As the facts piled up -- expedition after expedition -- against the Hollow Earth, an equal number of maniacs and shysters emerged to claim they'd made the trip. Finally, the unlikliest of sources provided a massive boost to the conspiracy-minded -- satellite imagery. An early satellite image of the north polar region seemed to show a gigantic black hole right where the theories predicted.

hollow3 The image was produced by an orbiting satellite as a photo-mosaic. Each section of the photo was a single picture taken at a certain point in the orbit, then the individual pictures were assembled like a puzzle. Because of the angle of the orbit, the actual pole was not photographed, and the scientists assembling the montage simply left the area blank.

Simple explanations will not do for some people, who saw the picture as evidence of the biggest cover-up since the week before, at least. Subsequent photos of the poles? Cover-up. Pictures of expeditioners planting flags in Antarctica? Cover-up. Environmentalist whining about endangered polar species? Cover-up. March of the Penguins? Perhaps the most insidious cover-up of all...

With so many options available to the discriminating consumer of paranoia today, one would think that the Hollow Earth would be, well, dead and buried by now. The classics never tarnish, but most Hollow Earthers these days require additional stimulation to get their juices flowing. For instance, the prevailing, um, "wisdom" holds that the inside of the Earth is now used as a launch pad for flying saucers.

You can still find plenty of romantics who believe the Great Indoors contains the Garden of Eden, some iteration of Hyperborea, or Shambala, the Tibetan Buddhist mystical city best known for the profound infatuation it exercises on non-Buddhists who probably wouldn't enjoy a Buddhist paradise that much if they actually thought about it for a few minutes.

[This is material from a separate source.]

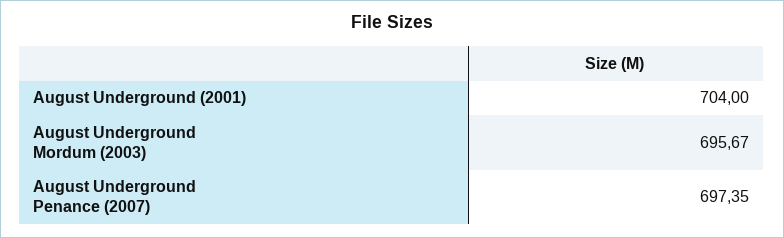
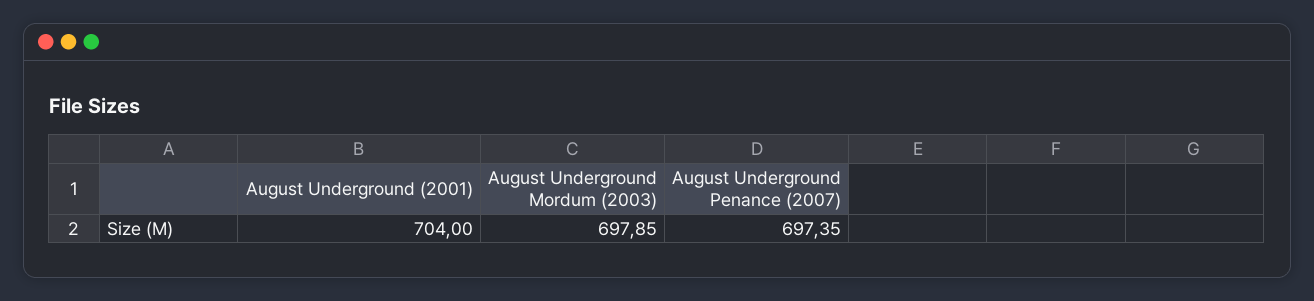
August Underground Mordum (2003): 695.67 -> 697.85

Die-hards can actually sign up for new expeditions leaving for the North Pole on a regular basis to scrounge around in hopes of finding the secret door to the Twilight Zone. With beds starting around $19,000 and an itinerary that includes a "monorail trip to City of Eden to visit the Palace of the King of the Inner World", it's hard to imagine a better vacation value. As always, keep an eye on the fine print.